The United Nations (UN) this week tore apart Botswana’s national budget saying it is failing to address a list of priorities among them high levels of employment and inequality.
In its updated Common Country Analysis (CCA) for Botswana, the UN did not have kind words for the country’s development budget saying it is “surprising that the current development budget does not lay greater emphasis on reducing unemployment, especially given the persistently high levels of unemployment.”
The UN noted that unemployment among women is even higher. “For example, skills development, school to work transition, further strengthening the TVET system, as well as investing in employment intensive sectors do not come out clearly as priorities in the budget,” it says. The UN also noted that “Given Botswana’s relatively small population (2.3 million), the absolute number of unemployed is not an unsurmountable challenge even though in percentage terms the unemployment figure is high.”

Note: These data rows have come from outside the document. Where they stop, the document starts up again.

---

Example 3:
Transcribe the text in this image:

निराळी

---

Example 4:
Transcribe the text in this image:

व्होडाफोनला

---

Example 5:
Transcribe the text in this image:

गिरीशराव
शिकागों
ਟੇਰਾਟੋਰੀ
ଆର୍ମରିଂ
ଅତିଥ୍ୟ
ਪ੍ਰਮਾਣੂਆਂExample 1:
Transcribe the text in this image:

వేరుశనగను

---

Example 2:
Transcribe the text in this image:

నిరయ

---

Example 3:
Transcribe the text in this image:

According to the UN’s report, “The proposed budget does not adequately mainstream gender and is therefore unlikely to address socio-economic gender disparities effectively.” It says while women are mentioned in the context of the Wealth Creation Programme, details are scant.” It says in order to address persistent gender inequalities while catalyzing sustainable development, there is a pressing need for gender budgeting and the adoption of special measures to address the economic exclusion of women that leads to disproportionate levels of poverty amongst women, women’s limited access to land and housing, and low levels of participation in economic development projects.
The report also notes that; “Well-planned, sequenced, and structured steps to address the unemployment issue are currently missing among the list of priorities” adding that “Even a longer-term plan for greater investment toward preprimary and primary education is missing.”
It says in the current budget (2023-24) pre-primary and primary education remain largely underfunded being allocated a meagre 0.2% (P39 million) of the Ministry of Education and Skills Development total budget.
The UN says an upper middle-income country shouldn’t typically have such high levels of unemployment and poverty. “For all intents and purposes Botswana development performance and status is more akin to lower middle-income and low-income countries even though the average per capita GNI propels it to the UMIC Upper Middle Income Countries category,” said UN. Therefore, it said, Botswana’s quest for attaining high income status should be supplemented by an equally strong emphasis on reducing inequalities, and improving performance against a range of development indicators/goals.
“The UMIC status in Botswana’s case questions the value of using a country’s income-status as a yardstick for development,” the UN said adding that “ Botswana is not the only country in the UMIC category where development levels fall far below what one would expect from a UMIC.”
For Botswana, the UN said, employment/labour related outcomes (i.e. wage differentials, occupation types, skills, etc.) and demographics are the primary contributors to income inequality, contributing 36% and 28% respectively to overall inequality.
“In the labour market, differences in skills play a critical role in determining wage levels. Given the limited number of skilled workers, returns to post- secondary education are high, which in turn increase wage disparities,” the UN said. It noted that the gender wage gap is also substantial. “A closer look at the economic life cycle reveals significant differences in wages between genders, substantially favouring men at virtually all ages except for those under the age of 30. Male labour income increases tenfold to by age 25,” the UN said. It said by age 35, male labour income is nearly one-quarter (23.4 per cent) higher than peak labour income for women. The UN said educational attainment is another major contributor to inequality, accounting for 24% of overall inequality.
“Those with post-secondary or tertiary diplomas earn significantly more than the others. A child born in Botswana in 2020 would on average reach only 41% of its potential productivity as an adult.36 Geographical location plays a role as well, accounting for about 11% of inequality,” the report noted. It further indicated that “Those living outside urban centers and are born in less affluent households are at a disadvantage as they lack opportunity, especially to avail better services (health, education, infrastructure, etc.)” The UN’s report further stated that this inequality in opportunity affects outcomes later in life and perpetuates inter-generational poverty and inequality.
Saying Botswana is at a critical juncture in its development trajectory, the UN said “Having recently weathered the negative economic shock of the pandemic and the knock-on effects of high inflation and interest rates, robust policies and programmes need to inform the next national development plan.
It said identifying priorities, by definition, means that some issues will be left out. Nonetheless, addressing Botswana’s toxic mix of very high inequality (social and economic), high unemployment, especially among women, and relatively high poverty rate (with disproportionate poverty levels affecting women) should be high on the policy agenda.